**** MATERIAL TO PROCESS
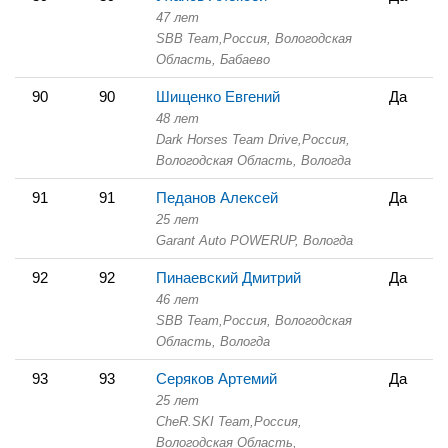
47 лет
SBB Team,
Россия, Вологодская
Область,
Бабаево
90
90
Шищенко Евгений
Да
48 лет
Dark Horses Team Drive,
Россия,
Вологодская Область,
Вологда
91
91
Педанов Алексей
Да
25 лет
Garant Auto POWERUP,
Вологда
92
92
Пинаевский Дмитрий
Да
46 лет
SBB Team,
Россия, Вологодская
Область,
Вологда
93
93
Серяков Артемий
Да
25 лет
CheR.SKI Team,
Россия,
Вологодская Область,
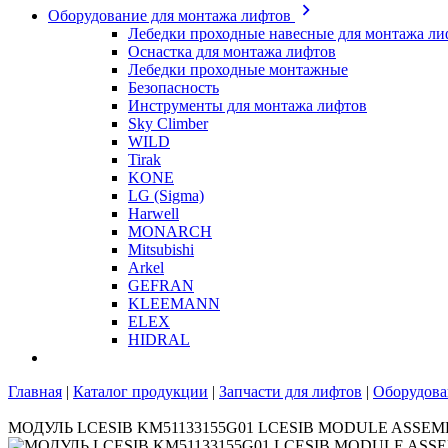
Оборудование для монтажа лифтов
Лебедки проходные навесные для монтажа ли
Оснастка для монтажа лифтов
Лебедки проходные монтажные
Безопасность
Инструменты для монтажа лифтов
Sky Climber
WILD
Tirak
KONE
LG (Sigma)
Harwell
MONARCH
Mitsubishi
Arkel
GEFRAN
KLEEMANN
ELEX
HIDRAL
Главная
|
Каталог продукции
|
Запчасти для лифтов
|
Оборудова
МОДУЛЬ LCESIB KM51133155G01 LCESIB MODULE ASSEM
********
**** MATERIAL TO PROCESS
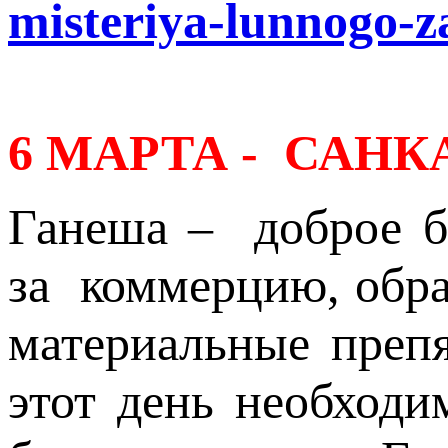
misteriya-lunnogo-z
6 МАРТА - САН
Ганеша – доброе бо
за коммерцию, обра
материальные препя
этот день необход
********
**** MATERIAL TO PROCESS
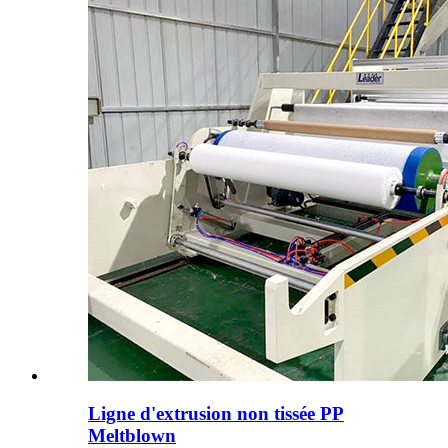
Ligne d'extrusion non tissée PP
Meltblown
********
## WORK ORDER
Go through the entries above and report every line in which the word "Лебедки" appears.

## EXERCISE RESULT
Лебедки проходные навесные для монтажа ли
Лебедки проходные монтажные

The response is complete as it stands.